I’ve never really experienced death until now. While some were arriving late to sixth grade classes because of lost grandparents, I was still figuring out who mine were. While most were embracing holidays and reunions with their relatives, I was begging my parents to buy plane tickets to meet mine. Eventually, it was this lack of connection and understanding that ended up lessening the blow.
A couple weeks ago my grandfather on my dad’s side passed away.
Leading up to his death, my father kept our family up-to-date with his condition. I sat on my kitchen counter and listened to my father. I looked down from his tear-soaked eyes and hid my unemotional face.
I felt embarrassed, disappointed, and confused because of my selfish reaction, I couldn’t comfort my broken parent.
By the time he actually passed. my dad started coming home late after spending time at his sister’s, working on funeral arrangements.
On one of these late nights he had me choose a watch from my grandfather’s collection. My father said it would take a while to repair, but it would give me something to remember him by.
Was I supposed to use it to remember all the times we had together? all the times my grandmother needed his help raising my dad? all the times he spent with his 20 or so other step-grandchildren?
A few weeks later the funeral arrived.
I dreaded it because I hated the idea of sitting in a sea of distressed black men and women, praising Jesus for his gifts as I sat awkwardly in the corner.
During the actual service, after hundreds embraces from people I didn’t know, I sat in the front row next to my father and brother, clutching the velvet padding below me and bracing myself for what was to come.
But while the preacher began blessing the mourners, I straightened my younger brother’s back; while relatives sang soulful melodies I brushed the lint off my pants; while friends laughed at tender memories, I straightened my tie. It wasn’t until my sister spoke that things began to change.

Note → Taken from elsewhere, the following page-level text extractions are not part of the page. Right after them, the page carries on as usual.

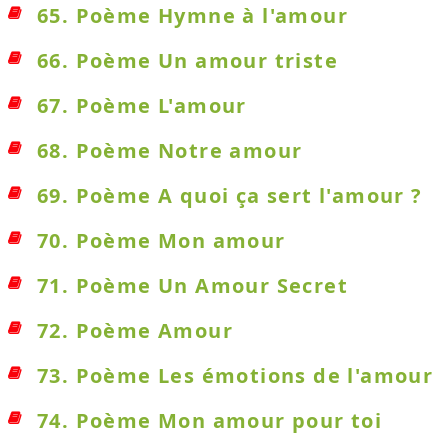
65. Poème Hymne à l'amour
66. Poème Un amour triste
67. Poème L'amour
68. Poème Notre amour
69. Poème A quoi ça sert l'amour ?
70. Poème Mon amour
71. Poème Un Amour Secret
72. Poème Amour
73. Poème Les émotions de l'amour
74. Poème Mon amour pour toi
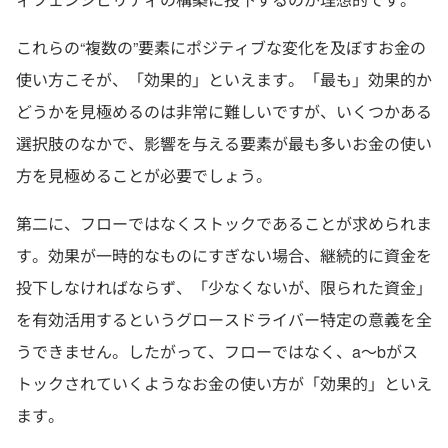
これらの“複数の”要素にポジティブな変化を及ぼすお金の
使い方こそが、「効果的」といえます。「最も」効果的か
どうかを見極めるのは非常に難しいですが、いくつかある
選択肢のなかで、影響を与える要素が最も多いお金の使い
方を見極めることが必要でしょう。
第二に、フローではなくストックであることが求められま
す。効果が一時的なものにすぎない場合、継続的に資金を
投下しなければならず、「少なくないが、限られた資金」
を有効活用するというグロースドライバー特定の意義を全
うできません。したがって、フローではなく、a～bがス
トックされていくようなお金の使い方が「効果的」といえ
ます。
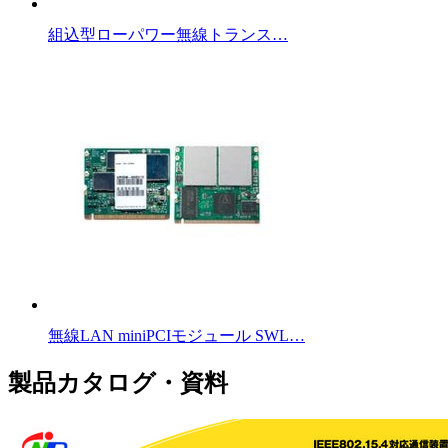
組込型ローパワー無線トランス…
無線LAN miniPCIモジュール SWL…
製品カタログ・資料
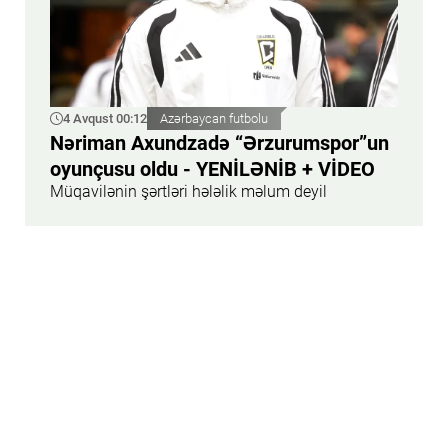
4 Avqust 00:12
Azərbaycan futbolu
Nəriman Axundzadə “Ərzurumspor”un
oyunçusu oldu - YENİLƏNİB + VİDEO
Müqavilənin şərtləri hələlik məlum deyil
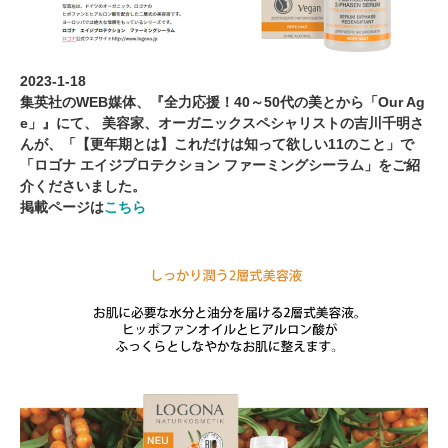
2023-1-18
集英社のWEB媒体、『全力応援！40～50代の美とから「Our Ag
e」』にて、 美容家、オーガニックスペシャリストの吉川千明さ
んが、「【更年期とは】これだけは知って欲しい11のこと」で
「ロゴナ エイジプロテクション ファーミングシーラム」をご紹
介くださいました。
掲載ページは
こちら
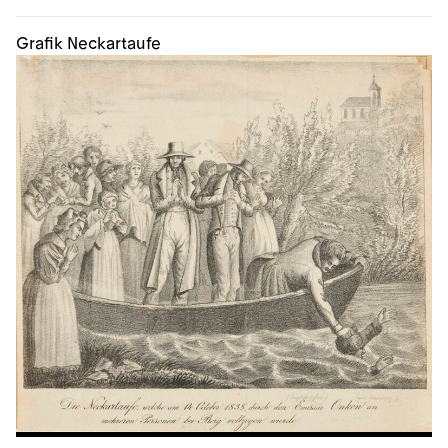
Grafik Neckartaufe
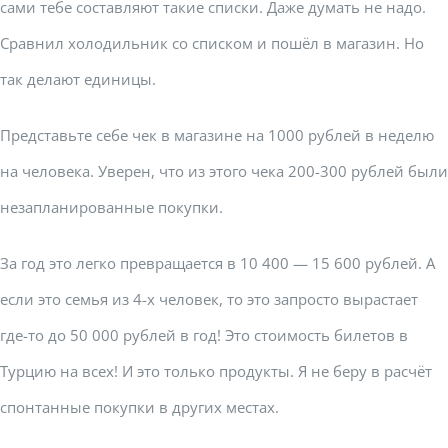
сами тебе составляют такие списки. Даже думать не надо.
Сравнил холодильник со списком и пошёл в магазин. Но
так делают единицы.
Представьте себе чек в магазине на 1000 рублей в неделю
на человека. Уверен, что из этого чека 200-300 рублей были
незапланированные покупки.
За год это легко превращается в 10 400 — 15 600 рублей. А
если это семья из 4-х человек, то это запросто вырастает
где-то до 50 000 рублей в год! Это стоимость билетов в
Турцию на всех! И это только продукты. Я не беру в расчёт
спонтанные покупки в других местах.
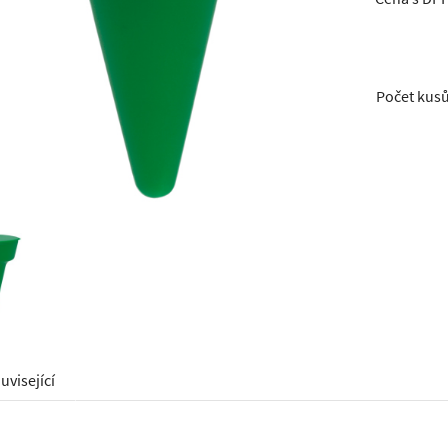
Počet kus
uvisející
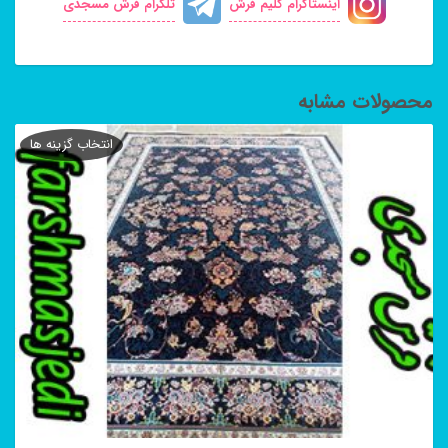
اینستاگرام گلیم فرش
تلگرام فرش مسجدی
محصولات مشابه
انتخاب گزینه ها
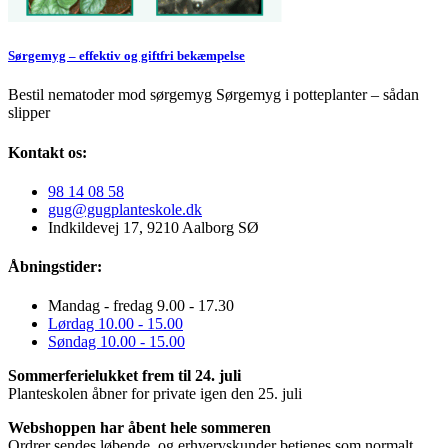
Sørgemyg – effektiv og giftfri bekæmpelse
Bestil nematoder mod sørgemyg Sørgemyg i potteplanter – sådan
slipper
Kontakt os:
98 14 08 58
gug@gugplanteskole.dk
Indkildevej 17, 9210 Aalborg SØ
Åbningstider:
Mandag - fredag 9.00 - 17.30
Lørdag 10.00 - 15.00
Søndag 10.00 - 15.00
Sommerferielukket frem til 24. juli
Planteskolen åbner for private igen den 25. juli
Webshoppen har åbent hele sommeren
Ordrer sendes løbende, og erhvervskunder betjenes som normalt.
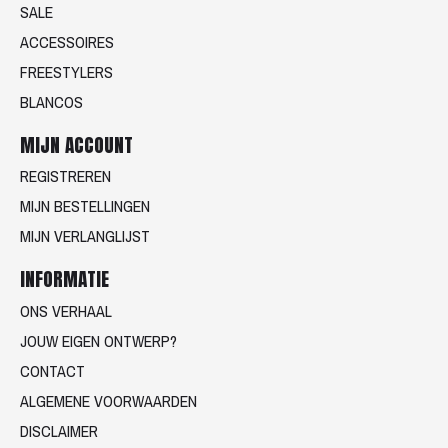
SALE
ACCESSOIRES
FREESTYLERS
BLANCOS
MIJN ACCOUNT
REGISTREREN
MIJN BESTELLINGEN
MIJN VERLANGLIJST
INFORMATIE
ONS VERHAAL
JOUW EIGEN ONTWERP?
CONTACT
ALGEMENE VOORWAARDEN
DISCLAIMER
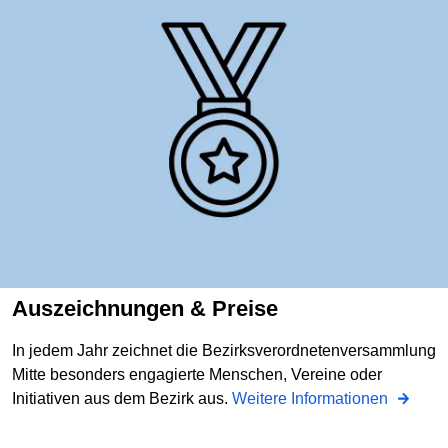
Auszeichnungen & Preise
In jedem Jahr zeichnet die Bezirksverordnetenversammlung
Mitte besonders engagierte Menschen, Vereine oder
Initiativen aus dem Bezirk aus.
Weitere Informationen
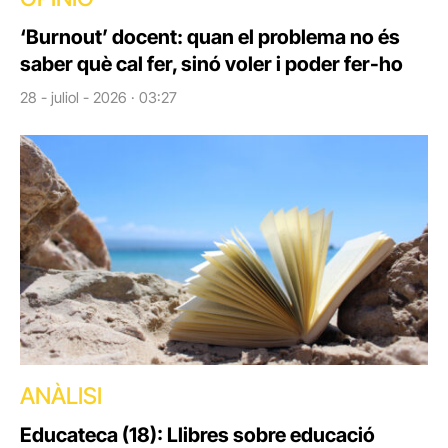
‘Burnout’ docent: quan el problema no és
saber què cal fer, sinó voler i poder fer-ho
28 - juliol - 2026 · 03:27
ANÀLISI
Educateca (18): Llibres sobre educació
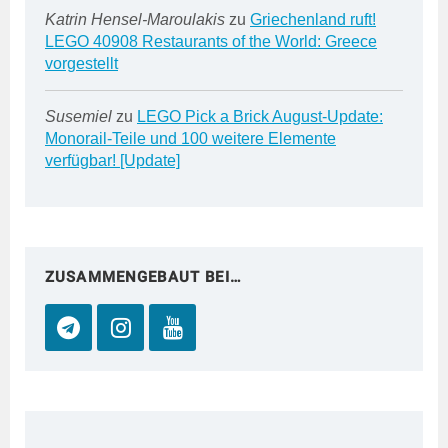
Katrin Hensel-Maroulakis
zu
Griechenland ruft!
LEGO 40908 Restaurants of the World: Greece
vorgestellt
Susemiel
zu
LEGO Pick a Brick August-Update:
Monorail-Teile und 100 weitere Elemente
verfügbar! [Update]
ZUSAMMENGEBAUT BEI…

With tears in her eyes, she discussed the fact that we had no idea who our family was and how important these connections that we never took part in were.

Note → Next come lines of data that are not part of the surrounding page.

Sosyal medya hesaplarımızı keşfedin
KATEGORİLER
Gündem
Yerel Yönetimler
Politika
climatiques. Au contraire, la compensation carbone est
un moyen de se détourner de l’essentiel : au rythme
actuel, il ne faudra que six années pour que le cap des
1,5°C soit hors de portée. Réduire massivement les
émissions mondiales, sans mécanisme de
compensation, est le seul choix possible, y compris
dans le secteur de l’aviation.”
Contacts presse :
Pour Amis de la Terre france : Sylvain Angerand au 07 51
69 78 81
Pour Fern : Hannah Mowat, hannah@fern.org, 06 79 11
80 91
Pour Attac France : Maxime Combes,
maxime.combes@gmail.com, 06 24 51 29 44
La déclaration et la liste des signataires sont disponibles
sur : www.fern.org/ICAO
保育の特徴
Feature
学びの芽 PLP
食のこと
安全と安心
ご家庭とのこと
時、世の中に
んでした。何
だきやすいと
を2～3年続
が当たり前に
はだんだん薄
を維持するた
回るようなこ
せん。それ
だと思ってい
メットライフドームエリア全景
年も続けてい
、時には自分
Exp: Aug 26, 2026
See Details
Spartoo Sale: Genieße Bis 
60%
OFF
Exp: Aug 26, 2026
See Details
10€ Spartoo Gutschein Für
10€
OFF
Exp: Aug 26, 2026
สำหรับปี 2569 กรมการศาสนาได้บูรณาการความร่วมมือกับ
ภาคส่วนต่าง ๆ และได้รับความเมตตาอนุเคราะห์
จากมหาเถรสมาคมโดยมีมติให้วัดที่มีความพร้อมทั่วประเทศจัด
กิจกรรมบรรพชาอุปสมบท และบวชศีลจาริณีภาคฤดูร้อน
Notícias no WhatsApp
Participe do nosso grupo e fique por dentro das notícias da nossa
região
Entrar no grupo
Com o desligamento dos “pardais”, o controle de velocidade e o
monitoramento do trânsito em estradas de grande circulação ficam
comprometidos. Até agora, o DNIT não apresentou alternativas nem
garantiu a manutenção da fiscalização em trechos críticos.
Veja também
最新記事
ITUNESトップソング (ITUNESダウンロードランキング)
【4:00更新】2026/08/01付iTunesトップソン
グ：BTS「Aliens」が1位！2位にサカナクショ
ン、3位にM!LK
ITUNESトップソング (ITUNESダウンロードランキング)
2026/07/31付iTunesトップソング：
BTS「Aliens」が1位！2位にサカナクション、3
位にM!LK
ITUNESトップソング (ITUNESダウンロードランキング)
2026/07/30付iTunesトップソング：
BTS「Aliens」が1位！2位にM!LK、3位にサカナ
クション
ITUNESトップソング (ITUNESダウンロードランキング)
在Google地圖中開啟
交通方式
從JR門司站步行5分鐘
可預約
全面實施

After a minute or so of fighting with the lump in my throat and holding back tears in my eyes, I cracked, and all I felt was embarrassment. I didn’t have touching memories; I didn’t have a connection to the ashes in that urn.
My sister went on to read a memoir of my grandfather’s life written by my father.

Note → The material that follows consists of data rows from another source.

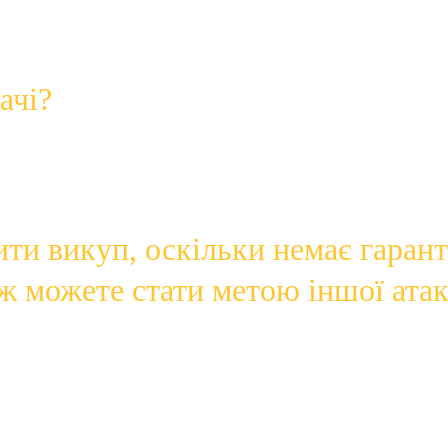
ачі?
рам , які блокують ваш комп’ютер або файли, доки не буде 
х використовувати чи мати до них доступ. Іноді це може нав
ою онлайн-цифрової валюти або криптовалюти, такої як бітк
ти викуп, оскільки немає гаранті
ож можете стати метою іншої атак
к само, як інші шкідливі програми, зокрема:
сайтів
айлів із невідомих джерел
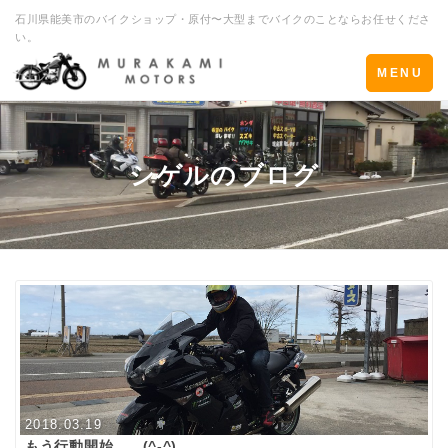
石川県能美市のバイクショップ・原付〜大型までバイクのことならお任せくださ
い。
Toggle
MENU
navigation
シゲルのブログ
2018.03.19
もう行動開始 (^-^)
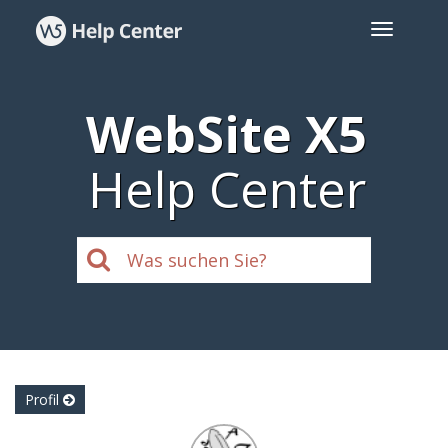
WebSite X5
Help Center
Profil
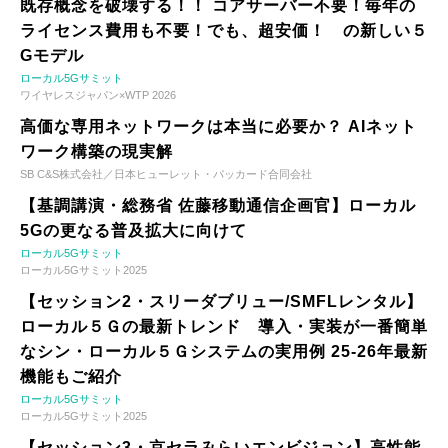
既存概念を破壊する！！ コアサーバー不要！毎年の
ライセンス費用も不要！でも、超安価！ の新しい５
Gモデル
ローカル5Gサミット
ワイヤレスジャパン×WTP 2026
高価な専用ネットワークは本当に必要か？ AIネット
ワーク構築の現実解
SB C&S株式会社／日本ヒューレット・パッカード合同会社
【基調講演・総務省 佐藤移動通信企画官】ローカル
5Gの更なる普及拡大に向けて
ローカル5Gサミット
ローカル5Gサミット2025
【セッション2・スリーダブリュー/SMFLレンタル】
ローカル５Ｇの最新トレンド 導入・実装が一番簡単
なシン・ローカル５Ｇシステムの実用例 25-26年最新
機能もご紹介
ローカル5Gサミット
ローカル5Gサミット2025
【セッション3・京セラみらいエンビジョン】高性能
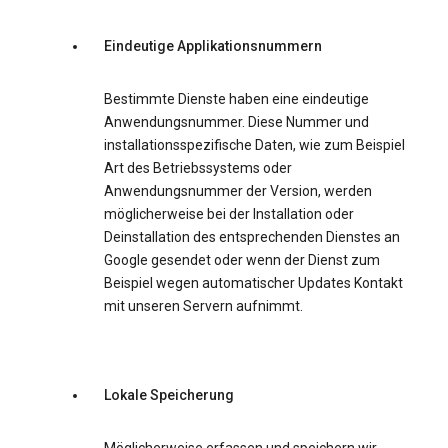
Eindeutige Applikationsnummern
Bestimmte Dienste haben eine eindeutige
Anwendungsnummer. Diese Nummer und
installationsspezifische Daten, wie zum Beispiel
Art des Betriebssystems oder
Anwendungsnummer der Version, werden
möglicherweise bei der Installation oder
Deinstallation des entsprechenden Dienstes an
Google gesendet oder wenn der Dienst zum
Beispiel wegen automatischer Updates Kontakt
mit unseren Servern aufnimmt.
Lokale Speicherung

This is what he wrote, “They will look into our eyes and they always seem to know that we are the seeds of our Willie…Many have known him in this life so much more than I. Though I doubt the ways you mourn for him will be the ways I cry…though his body may be gone his soul still remains in us, the signs of his youth.” Whether I knew him or not he was the reason I’m here today, the reason why my dad tells me he loves me every day.
I began to look at family differently. I don’t always appreciate mine, but the truth is, they made us who we are now, and we owe them something. Maybe they got you through school, supported your siblings, or just genetically gave you some great parents, either way, you owe them something.
So I would like to thank my grandpa, not for the life he lived but for the memory he left behind because even something as simple that can reunite a family.